Es verdad que la obra de Lamarck era muy especulativa y contenía numerosos errores. Las observaciones del mundo natural que puso como ejemplo de transformismo no fueron muy numerosas y las conclusiones que sacó de ellas eran poco convincentes. Tenía fama entre sus colegas de ser un naturalista muy bueno para la sistemática de plantas y animales pero también de ser un teorizante al que no había que hacer demasiado caso. En contra de lo que ya pensaban los físicos de su época, creía erróneamente que el sonido no se transmite por el aire: “Es un error certificado por cantidad de hechos conocidos, que demuestran que es imposible que el aire penetre por todas partes o que la materia que produce el sonido penetre realmente.”[14] También se equivocó en cuestiones químicas, atacando a reputados científicos como Lavoisier, negando la participación del oxígeno en la combustión de los materiales y defendiendo la superada “teoría del flogisto” de 1667, que suponía que los cuerpos ardían porque contenían una sustancia especial (el flogisto) que se perdía con la combustión. Durante la primera década del siglo XIX, publicó una serie de almanaques en los que hacía predicciones meteorológicas que resultaron equivocadas y perjudicaron su reputación como científico. Se dice que en una audiencia mantenida con Napoleón, éste rechazó un ejemplar de su libro Filosofía zoológica, al descubrir que Lamarck era el autor de los famosos almanaques erróneos.[15]

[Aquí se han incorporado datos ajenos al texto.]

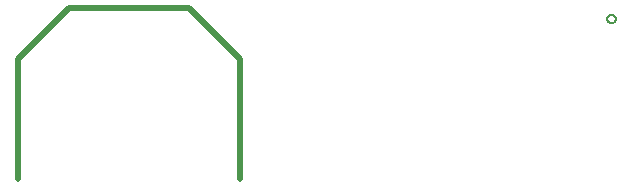
<source format=gbo>
G75*
%MOIN*%
%OFA0B0*%
%FSLAX25Y25*%
%IPPOS*%
%LPD*%
%AMOC8*
5,1,8,0,0,1.08239X$1,22.5*
%
%ADD10C,0.00500*%
%ADD11C,0.02000*%
D10*
X0301392Y0106721D02*
X0301394Y0106795D01*
X0301400Y0106869D01*
X0301410Y0106942D01*
X0301423Y0107015D01*
X0301441Y0107087D01*
X0301462Y0107158D01*
X0301488Y0107228D01*
X0301516Y0107296D01*
X0301549Y0107363D01*
X0301585Y0107428D01*
X0301624Y0107490D01*
X0301667Y0107551D01*
X0301712Y0107609D01*
X0301761Y0107665D01*
X0301813Y0107718D01*
X0301867Y0107769D01*
X0301924Y0107816D01*
X0301984Y0107860D01*
X0302046Y0107901D01*
X0302110Y0107939D01*
X0302175Y0107973D01*
X0302243Y0108003D01*
X0302312Y0108030D01*
X0302382Y0108054D01*
X0302454Y0108073D01*
X0302526Y0108089D01*
X0302599Y0108101D01*
X0302673Y0108109D01*
X0302747Y0108113D01*
X0302821Y0108113D01*
X0302895Y0108109D01*
X0302969Y0108101D01*
X0303042Y0108089D01*
X0303114Y0108073D01*
X0303186Y0108054D01*
X0303256Y0108030D01*
X0303325Y0108003D01*
X0303393Y0107973D01*
X0303458Y0107939D01*
X0303522Y0107901D01*
X0303584Y0107860D01*
X0303644Y0107816D01*
X0303701Y0107769D01*
X0303755Y0107718D01*
X0303807Y0107665D01*
X0303856Y0107609D01*
X0303901Y0107551D01*
X0303944Y0107490D01*
X0303983Y0107428D01*
X0304019Y0107363D01*
X0304052Y0107296D01*
X0304080Y0107228D01*
X0304106Y0107158D01*
X0304127Y0107087D01*
X0304145Y0107015D01*
X0304158Y0106942D01*
X0304168Y0106869D01*
X0304174Y0106795D01*
X0304176Y0106721D01*
X0304174Y0106647D01*
X0304168Y0106573D01*
X0304158Y0106500D01*
X0304145Y0106427D01*
X0304127Y0106355D01*
X0304106Y0106284D01*
X0304080Y0106214D01*
X0304052Y0106146D01*
X0304019Y0106079D01*
X0303983Y0106014D01*
X0303944Y0105952D01*
X0303901Y0105891D01*
X0303856Y0105833D01*
X0303807Y0105777D01*
X0303755Y0105724D01*
X0303701Y0105673D01*
X0303644Y0105626D01*
X0303584Y0105582D01*
X0303522Y0105541D01*
X0303458Y0105503D01*
X0303393Y0105469D01*
X0303325Y0105439D01*
X0303256Y0105412D01*
X0303186Y0105388D01*
X0303114Y0105369D01*
X0303042Y0105353D01*
X0302969Y0105341D01*
X0302895Y0105333D01*
X0302821Y0105329D01*
X0302747Y0105329D01*
X0302673Y0105333D01*
X0302599Y0105341D01*
X0302526Y0105353D01*
X0302454Y0105369D01*
X0302382Y0105388D01*
X0302312Y0105412D01*
X0302243Y0105439D01*
X0302175Y0105469D01*
X0302110Y0105503D01*
X0302046Y0105541D01*
X0301984Y0105582D01*
X0301924Y0105626D01*
X0301867Y0105673D01*
X0301813Y0105724D01*
X0301761Y0105777D01*
X0301712Y0105833D01*
X0301667Y0105891D01*
X0301624Y0105952D01*
X0301585Y0106014D01*
X0301549Y0106079D01*
X0301516Y0106146D01*
X0301488Y0106214D01*
X0301462Y0106284D01*
X0301441Y0106355D01*
X0301423Y0106427D01*
X0301410Y0106500D01*
X0301400Y0106573D01*
X0301394Y0106647D01*
X0301392Y0106721D01*
D11*
X0104957Y0093454D02*
X0104957Y0053454D01*
X0178957Y0053454D02*
X0178957Y0093454D01*
X0161957Y0110454D01*
X0121957Y0110454D01*
X0104957Y0093454D01*
M02*

</source>
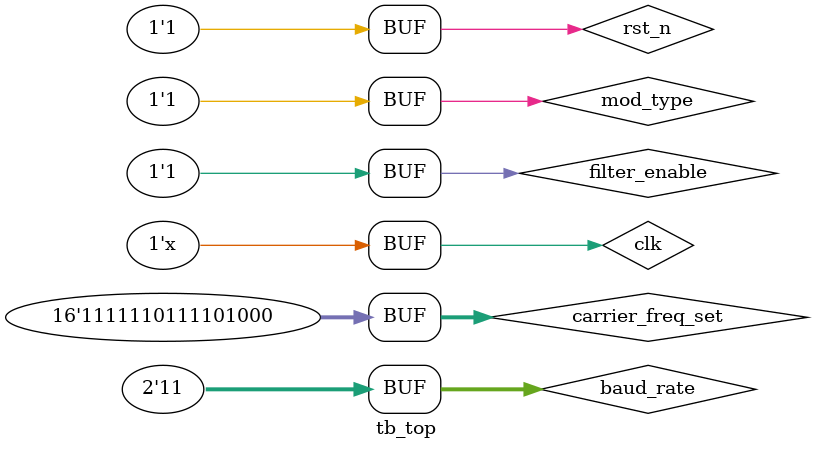
<source format=v>
module tb_top ();


// 产生时钟和reset信号
reg clk;
reg rst_n;
initial begin
    clk = 1'b0;
    rst_n = 1'b0;
    
    #1000
    rst_n = 1'b1;
end
// T = 90.422453703703703703703703703704 ns
always #45.211226851851851851851851851852 clk = ~clk; 

// 产生配置信号
wire mod_type;
wire [1:0] baud_rate;
wire filter_enable;
wire [15:0] carrier_freq_set;
assign mod_type = 1'b1;
assign baud_rate = 2'b11; // 00 = 1200  01 = 2400  10 = 4800  11 = 9600
assign filter_enable = 1'b1;
assign carrier_freq_set = 16'd65_000;

// 输出 
wire [31:0] mod_iq;

top top_inst(
    // 时钟和Reset
    .clk(clk),                // 主时钟 11059200 Hz
    .rst_n(rst_n),              // Reset
    // 参数配置端口
    .mod_type(mod_type),           // 调制方式   QPSK(0) / 16QAM(1)
    .baud_rate(baud_rate),          // 符号波特率 2400(00) / 4800(01) / 9600(10) / 19200(11)
    .filter_enable(filter_enable),      // 使能成型滤波器
    .carrier_freq_set(carrier_freq_set),   // 设置载波频率 (0-65535 Hz, Step = 338 Hz)
    // 调制结果输出
    .mod_iq(mod_iq)
);





endmodule
</source>
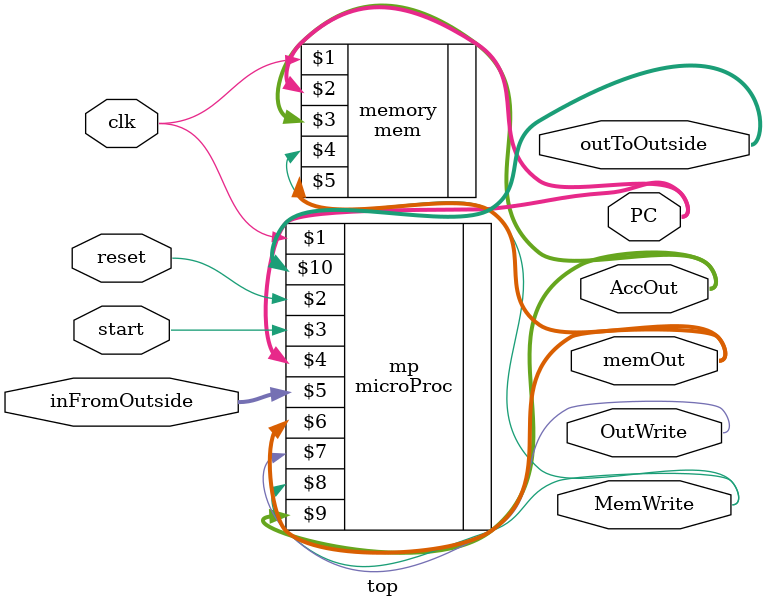
<source format=v>
/* Reiner Dizon
 * Simple 8-bit microprocessor (MP-8)
 * Top Module
 */
module top(
	input clk, reset, start,					// Clock, Reset, & Start Input
	input [7:0] inFromOutside,					// Input from Outside
	output [7:0] AccOut, outToOutside, memOut,	// Accumulator Output, Output from Outside, & Memory Output
	output [4:0] PC, 							// Program Counter/Address to the Memory
	output MemWrite, OutWrite					// Memory Write & OutWrite Signal (from Control Unit)
);
	microProc mp(
		clk, reset, start, PC, inFromOutside, memOut, 
		OutWrite, MemWrite, AccOut, outToOutside
	);
	mem memory(clk, PC, AccOut, MemWrite, memOut);
endmodule
</source>
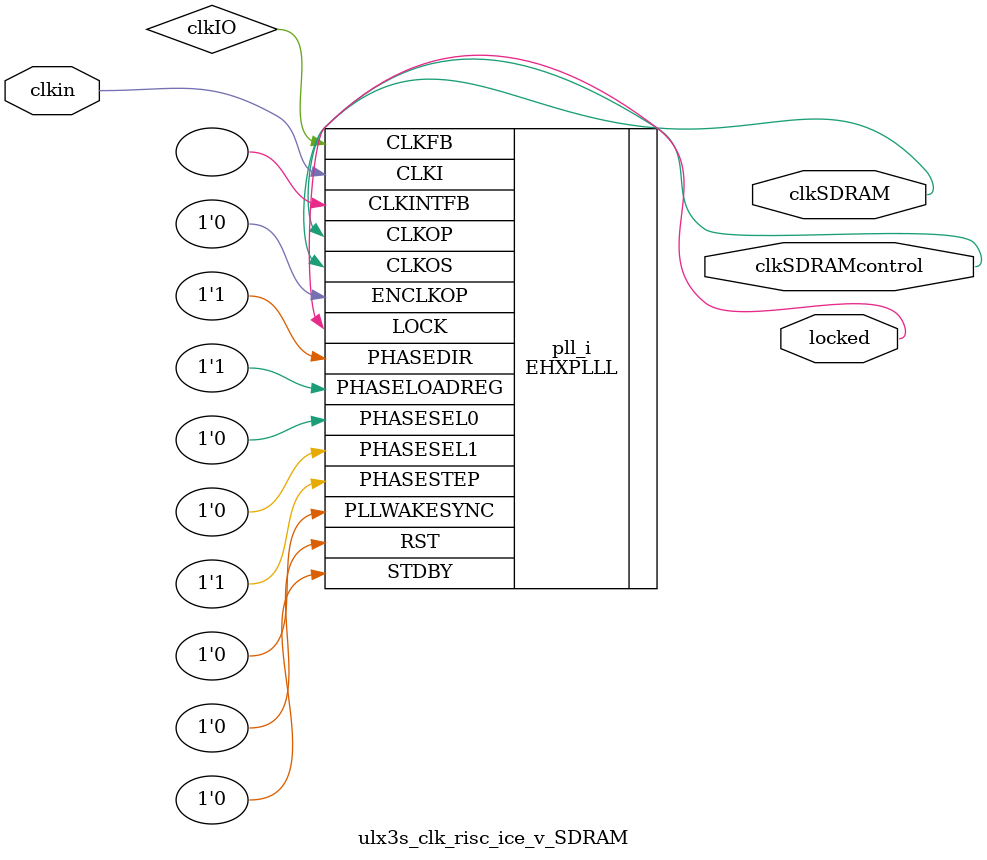
<source format=v>
module ulx3s_clk_risc_ice_v_SDRAM
(
    input   clkin,              // 25 MHz, 0 deg
    output  clkSDRAM,           // 100 MHz, 0 deg       // SDRAM
    output  clkSDRAMcontrol,    // 100 MHz, 180 deg     // SDRAM controller
    output  locked
);
(* FREQUENCY_PIN_CLKI="25" *)
(* FREQUENCY_PIN_CLKOP="50" *)
(* FREQUENCY_PIN_CLKOS="25" *)
(* ICP_CURRENT="12" *) (* LPF_RESISTOR="8" *) (* MFG_ENABLE_FILTEROPAMP="1" *) (* MFG_GMCREF_SEL="2" *)
EHXPLLL #(
        .PLLRST_ENA("DISABLED"),
        .INTFB_WAKE("DISABLED"),
        .STDBY_ENABLE("DISABLED"),
        .DPHASE_SOURCE("DISABLED"),
        .OUTDIVIDER_MUXA("DIVA"),
        .OUTDIVIDER_MUXB("DIVB"),
        .OUTDIVIDER_MUXC("DIVC"),
        .OUTDIVIDER_MUXD("DIVD"),
        .CLKI_DIV(1),
        .CLKOP_ENABLE("ENABLED"),
        .CLKOP_DIV(6),
        .CLKOP_CPHASE(5),
        .CLKOP_FPHASE(0),
        .CLKOS_ENABLE("ENABLED"),
        .CLKOS_DIV(6),
        .CLKOS_CPHASE(8),
        .CLKOS_FPHASE(0),
        .FEEDBK_PATH("CLKOP"),
        .CLKFB_DIV(2)
    ) pll_i (
        .RST(1'b0),
        .STDBY(1'b0),
        .CLKI(clkin),
        .CLKOP(clkSDRAM),
        .CLKOS(clkSDRAMcontrol),
        .CLKFB(clkIO),
        .CLKINTFB(),
        .PHASESEL0(1'b0),
        .PHASESEL1(1'b0),
        .PHASEDIR(1'b1),
        .PHASESTEP(1'b1),
        .PHASELOADREG(1'b1),
        .PLLWAKESYNC(1'b0),
        .ENCLKOP(1'b0),
        .LOCK(locked)
	);
endmodule

</source>
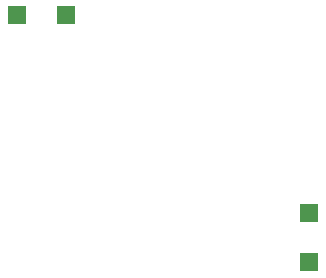
<source format=gbp>
G04*
G04 #@! TF.GenerationSoftware,Altium Limited,Altium Designer,18.1.3 (115)*
G04*
G04 Layer_Color=128*
%FSAX25Y25*%
%MOIN*%
G70*
G01*
G75*
%ADD97R,0.06000X0.06000*%
%ADD98R,0.06000X0.06000*%
D97*
X0248416Y0479916D02*
D03*
X0264916D02*
D03*
D98*
X0345816Y0414116D02*
D03*
Y0397616D02*
D03*
M02*

</source>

Sin embargo, en la actualidad, después de dos siglos desde su aparición, las ideas lamarckistas acerca de la influencia del ambiente sobre las especies vuelven a estar de moda, gracias a los últimos descubrimientos de la epigenética. Tal como indica Daniel Heredia: “la herencia de caracteres adquiridos y el papel activo de los organismos en su evolución, que se creían superados por el desarrollo de la genética clásica y de la moderna síntesis neodarwinista, toman ahora un nuevo sentido bajo el paradigma de la epigenética y de la llamada “herencia blanda”.”[16]



 



Notas



[1] Lamarck, J.-B. 1809, Filosofía zoológica, La Oveja Roja (2017), Madrid, p. 125.



[2] Ibid., p. 21.



[3] Templado, J. 1974, Historia de las teorías evolucionistas, Alhambra, Madrid, p. 31.



[4] Lamarck, J.-B. 1809, Filosofía zoológica, La Oveja Roja (2017), Madrid, pp. 41-42.



[5] Ibíd., pp. 96, 365.



[6] Ibíd., p. 190.



[7] Ibíd., pp. 193-199.



[8] Ibíd., p. 202.



[9] Ibíd., p. 272.



[10] Ibíd., p. 276.



[11] Ibíd., p. 97.



[12] Cuvier, G. 1825, Discours sur les révolutions de la surface du globe, Dufour & D’Ocagne, Paris,  pp. 16-17 (reeditado por Culture et Civilisation, Bruselas, 1969).



[13] Lamarck, J.-B. 1809, Filosofía zoológica, La Oveja Roja (2017), Madrid, p. 33.



[14] Ibíd., p. 195.



[15] Templado, J. 1974, Historia de las teorías evolucionistas, Alhambra, Madrid, p. 41.



[16] Lamarck, J.-B. 1809, Filosofía zoológica, La Oveja Roja (2017), Madrid, p. 16.